Doing IR Detective Work
Dean Ragone at All-Risk refers to the use of the company’s thermal
imager for finding water in structures as forensic thermography. His company
actually invoices for thermal imaging using that description, and it is an apt
designation. In many cases thermography has discovered problems that otherwise
would have been overlooked.
Jason Redding of Horizon Restoration cites one such example.
Following an eight-unit apartment fire, the original scope of work issued by
the governing authority did not include removal of the drywall ceiling in one
of the lower units. Chris Rossi, one of Horizon’s certified technicians,
decided to check the ceiling of the lower unit. IR images showed temperature
differences in the ceiling, probably due to wetness.

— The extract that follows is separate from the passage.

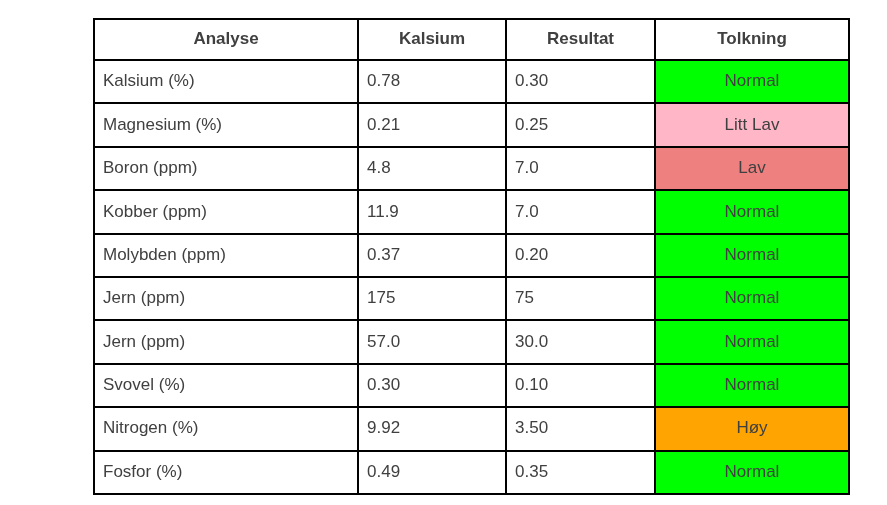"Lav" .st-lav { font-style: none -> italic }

“Using the IR photos and subsequent testing with
moisture meters, we were able to professionally demonstrate to the insurance
company that the ceiling was wet and had to be removed,” Redding says. “The
owner of the building subsequently issued a change order for the removal of the
drywall ceiling in that unit.”
Spearman provides another example of detective work performed using
a thermal imager. A theater room in the finished basement of a
7,000-square-foot home had mold on its walls, discovered by the owners upon
their return from a month-long vacation. The IAQ expert scanned the walls, used
borescopes in the wall cavities and took moisture meter readings. “Everything
was bone dry,” Spearman says. “The relative humidity was a little bit high,
which really concerned me because the air conditioner was on.”
Finally, Spearman scanned the floor, which was covered by a
tight-weave carpet. The imager
revealed a cool spot on the carpet—large, in the middle of the room, but
running diagonally across the carpet. “As it turns out,” Spearman reports, “one
of the water pipes going into this house went underneath the slab, and it had
ruptured. It was coming up through a minute crack in the concrete. The wetness
was invisible to the naked eye, but it was clearly visible to the imager. It
would probably still be a mystery if it had not been for the imager.”